When the judge and the jurymen become acquainted with each others’ persons, being in a state of habitual intercourse, a sort of connexion, though it be but in the way of sympathy, grows up between them: a friendship which, though it be of that kind which has been called a friendship of inequality, a friendship betwixt the superior and the inferior, betwixt wisdom and simplicity, is not, to this purpose at least, the less powerful and effective. A look of complacency, indicative of old acquaintance and mutual good understanding, descending, if ever the dignity of the judge finds itself reduced to descend to such benignity, from the heights of the bench upon the leading man in the jury-box, the bellwether is gained—the flock follow of course. A sort of compact forms itself, under and in virtue of which the man of learning engages to afford direction, the child of simplicity to follow it: this compact once formed, the presumption, which on any particular occasion should presume to think and act for itself, would be an act not only of temerity, but of revolt and perfidy.

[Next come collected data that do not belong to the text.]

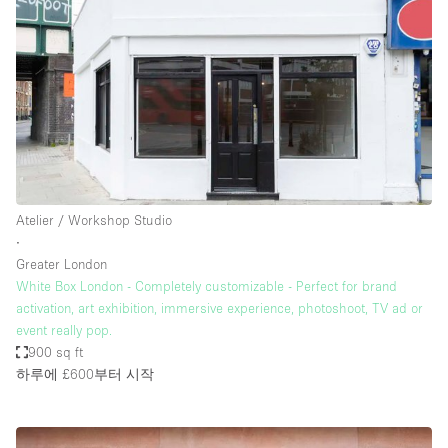
Atelier / Workshop Studio
∙
Greater London
White Box London - Completely customizable - Perfect for brand
activation, art exhibition, immersive experience, photoshoot, TV ad or
event really pop.
900 sq ft
하루에 £600
부터 시작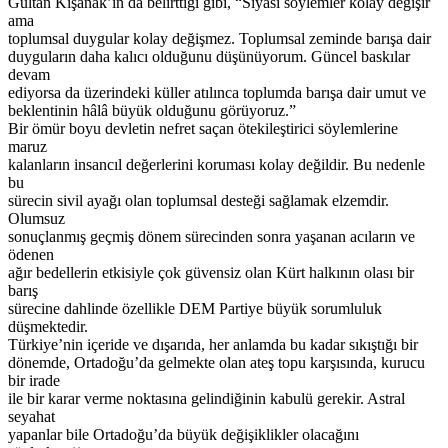
Gültan Kışanak’ın da belirttiği gibi, “Siyasi söylemler kolay değişir
ama
toplumsal duygular kolay değişmez. Toplumsal zeminde barışa dair
duyguların daha kalıcı olduğunu düşünüyorum. Güncel baskılar
devam
ediyorsa da üzerindeki küller atılınca toplumda barışa dair umut ve
beklentinin hâlâ büyük olduğunu görüyoruz.”
Bir ömür boyu devletin nefret saçan ötekileştirici söylemlerine
maruz
kalanların insancıl değerlerini koruması kolay değildir. Bu nedenle
bu
sürecin sivil ayağı olan toplumsal desteği sağlamak elzemdir.
Olumsuz
sonuçlanmış geçmiş dönem sürecinden sonra yaşanan acıların ve
ödenen
ağır bedellerin etkisiyle çok güvensiz olan Kürt halkının olası bir
barış
sürecine dahlinde özellikle DEM Partiye büyük sorumluluk
düşmektedir.
Türkiye’nin içeride ve dışarıda, her anlamda bu kadar sıkıştığı bir
dönemde, Ortadoğu’da gelmekte olan ateş topu karşısında, kurucu
bir irade
ile bir karar verme noktasına gelindiğinin kabulü gerekir. Astral
seyahat
yapanlar bile Ortadoğu’da büyük değişiklikler olacağını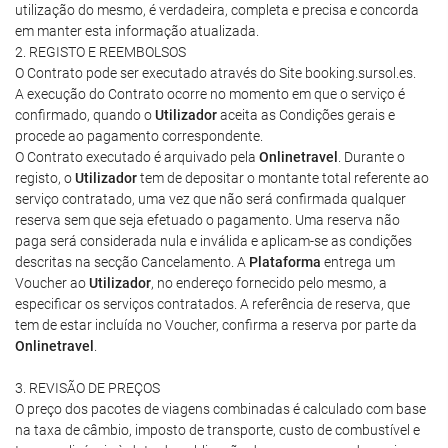
utilização do mesmo, é verdadeira, completa e precisa e concorda
em manter esta informação atualizada.
2. REGISTO E REEMBOLSOS
O Contrato pode ser executado através do Site booking.sursol.es.
A execução do Contrato ocorre no momento em que o serviço é
confirmado, quando o
Utilizador
aceita as Condições gerais e
procede ao pagamento correspondente.
O Contrato executado é arquivado pela
Onlinetravel
. Durante o
registo, o
Utilizador
tem de depositar o montante total referente ao
serviço contratado, uma vez que não será confirmada qualquer
reserva sem que seja efetuado o pagamento. Uma reserva não
paga será considerada nula e inválida e aplicam-se as condições
descritas na secção Cancelamento. A
Plataforma
entrega um
Voucher ao
Utilizador
, no endereço fornecido pelo mesmo, a
especificar os serviços contratados. A referência de reserva, que
tem de estar incluída no Voucher, confirma a reserva por parte da
Onlinetravel
.
3. REVISÃO DE PREÇOS
O preço dos pacotes de viagens combinadas é calculado com base
na taxa de câmbio, imposto de transporte, custo de combustível e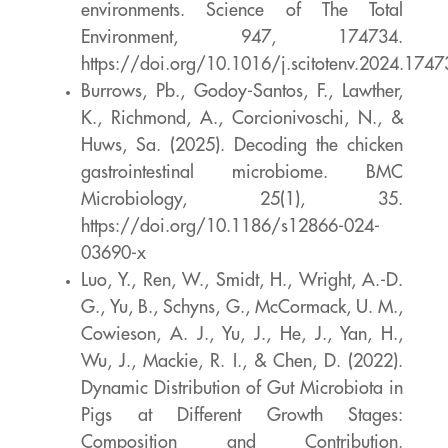
environments. Science of The
Total
Environment, 947, 174734.
https://doi.org/10.1016/j.scitotenv.2024.1747
Burrows, Pb., Godoy-Santos, F., Lawther,
K., Richmond, A., Corcionivoschi, N., &
Huws,
Sa. (2025). Decoding the chicken
gastrointestinal microbiome. BMC
Microbiology,
25(1), 35.
https://doi.org/10.1186/s12866-024-
03690-x
Luo, Y., Ren, W., Smidt, H., Wright, A.-D.
G., Yu, B., Schyns, G., McCormack, U. M.,
Cowieson, A. J., Yu, J., He, J., Yan, H.,
Wu, J., Mackie, R. I., & Chen, D. (2022).
Dynamic Distribution of Gut Microbiota in
Pigs at Different Growth Stages:
Composition and Contribution.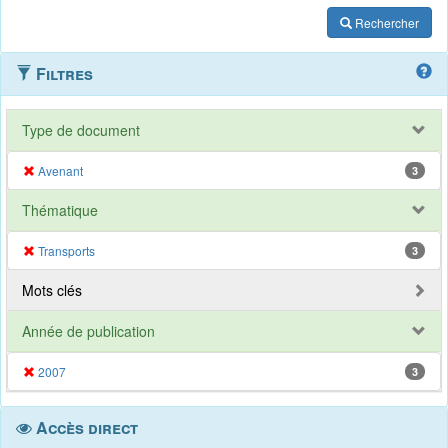
Rechercher
Filtres
Type de document
Avenant
3
Thématique
Transports
3
Mots clés
Année de publication
2007
3
Accès direct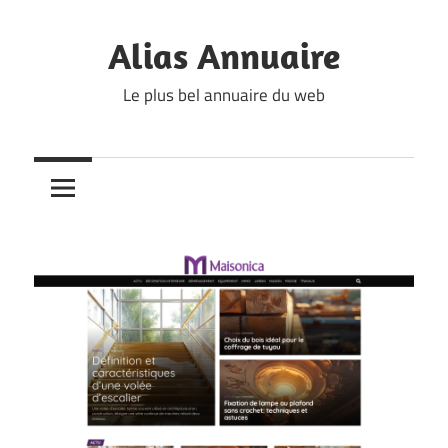
Skip
to
Alias Annuaire
content
Le plus bel annuaire du web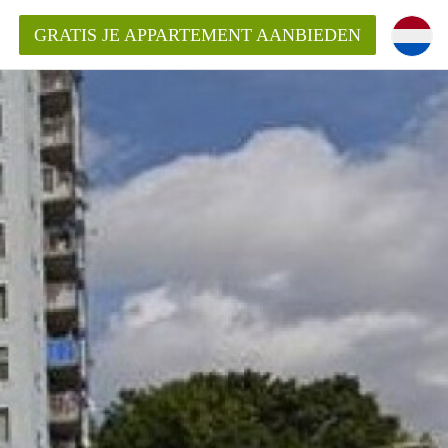
GRATIS JE APPARTEMENT AANBIEDEN
Appartement in Den Haag?
ment-DenHaag?
ding?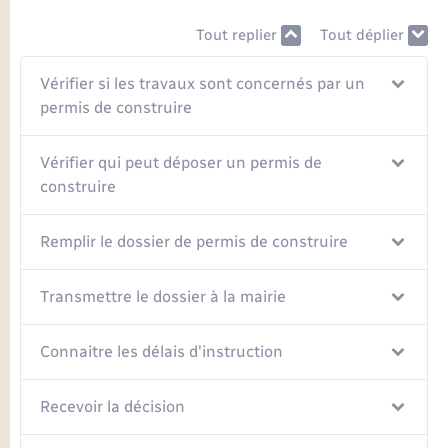
Seniors
Tout replier
Tout déplier
Transports
Vérifier si les travaux sont concernés par un
permis de construire
Voirie et espace public
Vérifier qui peut déposer un permis de
construire
Remplir le dossier de permis de construire
Transmettre le dossier à la mairie
Connaitre les délais d'instruction
Recevoir la décision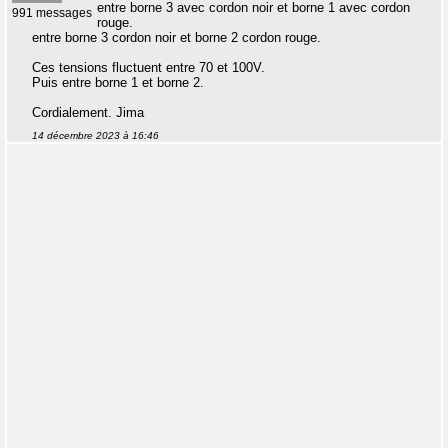
entre borne 3 avec cordon noir et borne 1 avec cordon
991 messages
rouge.
entre borne 3 cordon noir et borne 2 cordon rouge.
Ces tensions fluctuent entre 70 et 100V.
Puis entre borne 1 et borne 2.
Cordialement. Jima
14 décembre 2023 à 16:46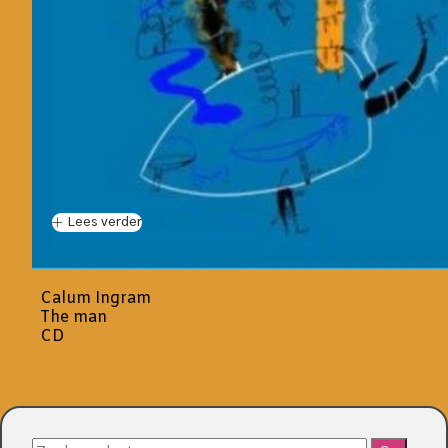
Lees verder
Calum Ingram
The man
CD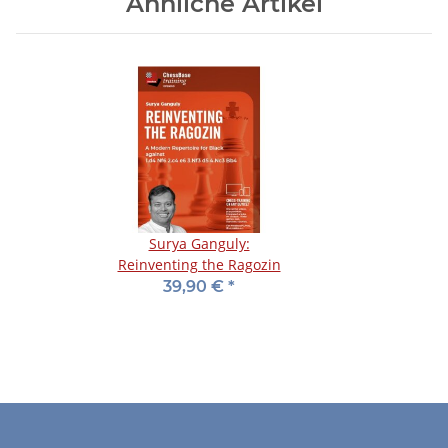
Ähnliche Artikel
Surya Ganguly:
Reinventing the Ragozin
39,90 €
*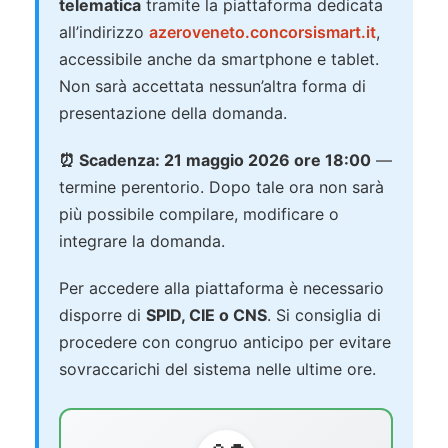
telematica
tramite la piattaforma dedicata
all’indirizzo
azeroveneto.concorsismart.it
,
accessibile anche da smartphone e tablet.
Non sarà accettata nessun’altra forma di
presentazione della domanda.
⏰ Scadenza: 21 maggio 2026 ore 18:00
—
termine perentorio. Dopo tale ora non sarà
più possibile compilare, modificare o
integrare la domanda.
Per accedere alla piattaforma è necessario
disporre di
SPID, CIE o CNS
. Si consiglia di
procedere con congruo anticipo per evitare
sovraccarichi del sistema nelle ultime ore.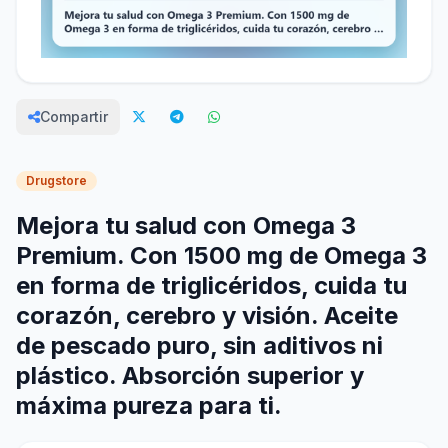
Compartir
Drugstore
Mejora tu salud con Omega 3
Premium. Con 1500 mg de Omega 3
en forma de triglicéridos, cuida tu
corazón, cerebro y visión. Aceite
de pescado puro, sin aditivos ni
plástico. Absorción superior y
máxima pureza para ti.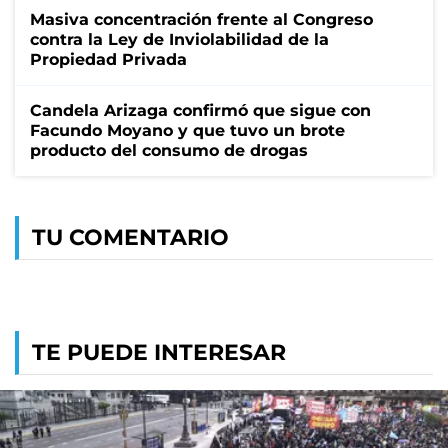
Masiva concentración frente al Congreso
contra la Ley de Inviolabilidad de la
Propiedad Privada
Candela Arizaga confirmó que sigue con
Facundo Moyano y que tuvo un brote
producto del consumo de drogas
TU COMENTARIO
TE PUEDE INTERESAR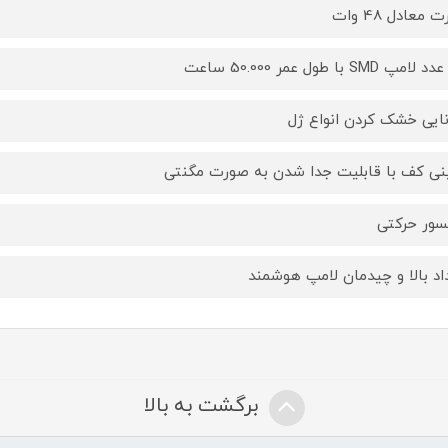
 معادل 48 وات
نایی خشک کردن انواع ژل
ی کف با قابلیت جدا شدن به صورت مگنتی
ور حرکتی
اد بالا و چیدمان لامپ هوشمند
برگشت به بالا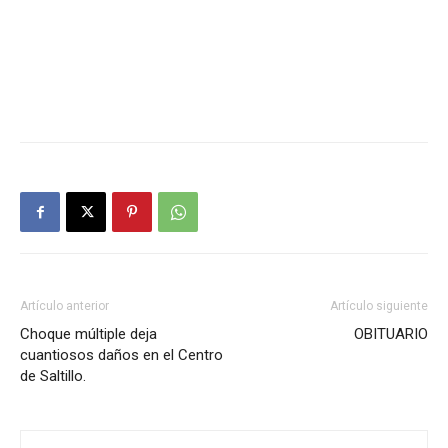
Artículo anterior
Artículo siguiente
Choque múltiple deja
OBITUARIO
cuantiosos daños en el Centro
de Saltillo.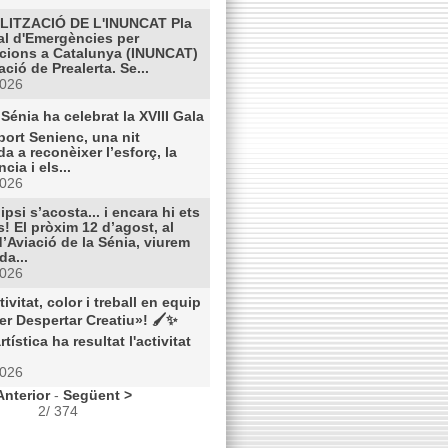
ITZACIÓ DE L'INUNCAT Pla
al d'Emergències per
cions a Catalunya (INUNCAT)
ació de Prealerta. Se...
2026
Sénia ha celebrat la XVIII Gala
port Senienc, una nit
a a reconèixer l’esforç, la
cia i els...
2026
lipsi s’acosta... i encara hi ets
! El pròxim 12 d’agost, al
’Aviació de la Sénia, viurem
da...
2026
tivitat, color i treball en equip
ler Despertar Creatiu»! 🖌️✨
rtística ha resultat l'activitat
2026
Anterior
-
Següent >
2/ 374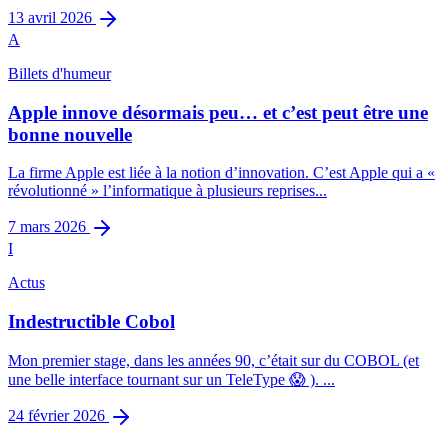
13 avril 2026
A
Billets d'humeur
Apple innove désormais peu… et c’est peut être une
bonne nouvelle
La firme Apple est liée à la notion d’innovation. C’est Apple qui a «
révolutionné » l’informatique à plusieurs reprises...
7 mars 2026
I
Actus
Indestructible Cobol
Mon premier stage, dans les années 90, c’était sur du COBOL (et
une belle interface tournant sur un TeleType 😱 ). ...
24 février 2026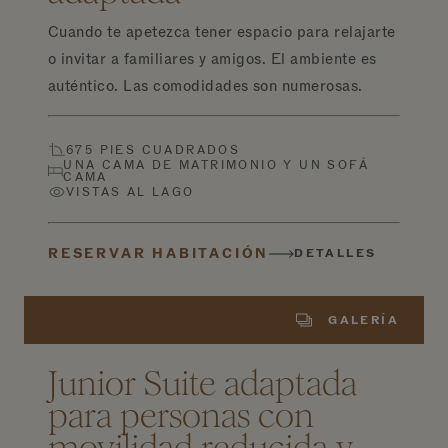
Cuando te apetezca tener espacio para relajarte
o invitar a familiares y amigos. El ambiente es
auténtico. Las comodidades son numerosas.
675 PIES CUADRADOS
UNA CAMA DE MATRIMONIO Y UN SOFÁ
CAMA
VISTAS AL LAGO
RESERVAR HABITACIÓN
DETALLES
GALERÍA
Junior Suite adaptada
para personas con
movilidad reducida y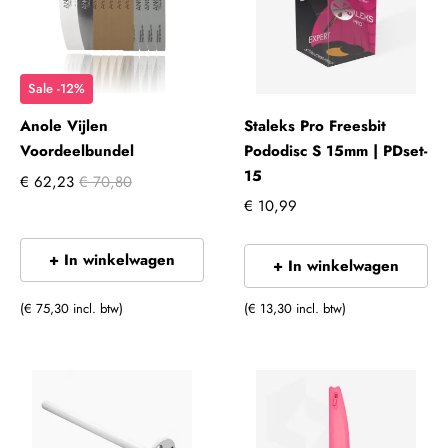
Sale -12%
Anole Vijlen
Staleks Pro Freesbit
Voordeelbundel
Pododisc S 15mm | PDset-
15
€ 62,23
€ 70,80
€ 10,99
+ In winkelwagen
+ In winkelwagen
(€ 75,30 incl. btw)
(€ 13,30 incl. btw)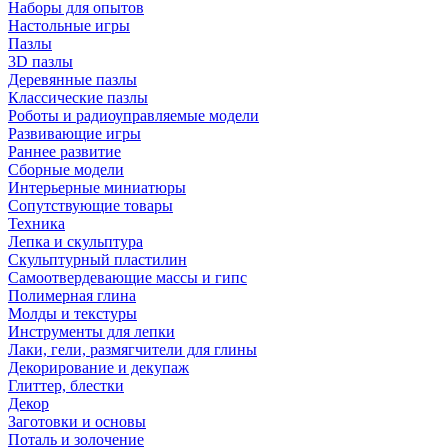
Наборы для опытов
Настольные игры
Пазлы
3D пазлы
Деревянные пазлы
Классические пазлы
Роботы и радиоуправляемые модели
Развивающие игры
Раннее развитие
Сборные модели
Интерьерные миниатюры
Сопутствующие товары
Техника
Лепка и скульптура
Скульптурный пластилин
Самоотвердевающие массы и гипс
Полимерная глина
Молды и текстуры
Инструменты для лепки
Лаки, гели, размягчители для глины
Декорирование и декупаж
Глиттер, блестки
Декор
Заготовки и основы
Поталь и золочение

[* ]Attaint was, indeed, terrific enough, involving the utter ruin of all those whose lot it was to suffer under it: but to the sinister purpose here in question it was manitestly unsuitable; for it could not be inflicted on the refractory twelve, without the concurrence of double the number of other jurors, and those rendered by their rank still more highly proof against sinister influence, in every one of its three shapes.
[† ]In the state trials we have a precedent of a judge, a lord chief-justice of the King’s Bench, who, to help to satisfy the conscience of a juror, treated him with a good shaking-bout. The time was soon after the restoration, anno 1664: the chief justice, a Hyde, a relation and protegé of Lord Clarendon’s: the defendant, a libeller, an anabaptist: the libel purely of the heretical class, a class of libels of which happily much has not been heard of late years, at least under that name. It was, however, “seditious and venomous” enough: and the sedition and venom of it consisted in maintaining, contrary to the Liturgy, that the proper age for Christians to be baptized at, was the age the apostles baptized them at—with other abominations of the like stamp.
[* ]Corollary. In the same manner, and with the same mixt-mathematical certainty, the required degree of obsequiousness may be generated, in the bosoms of persons in any number, in whatsoever other situations placed, and by whatsoever other names denominated: ex. gr. commons, lords; members of a conservative, legislative, or any other sort of senate.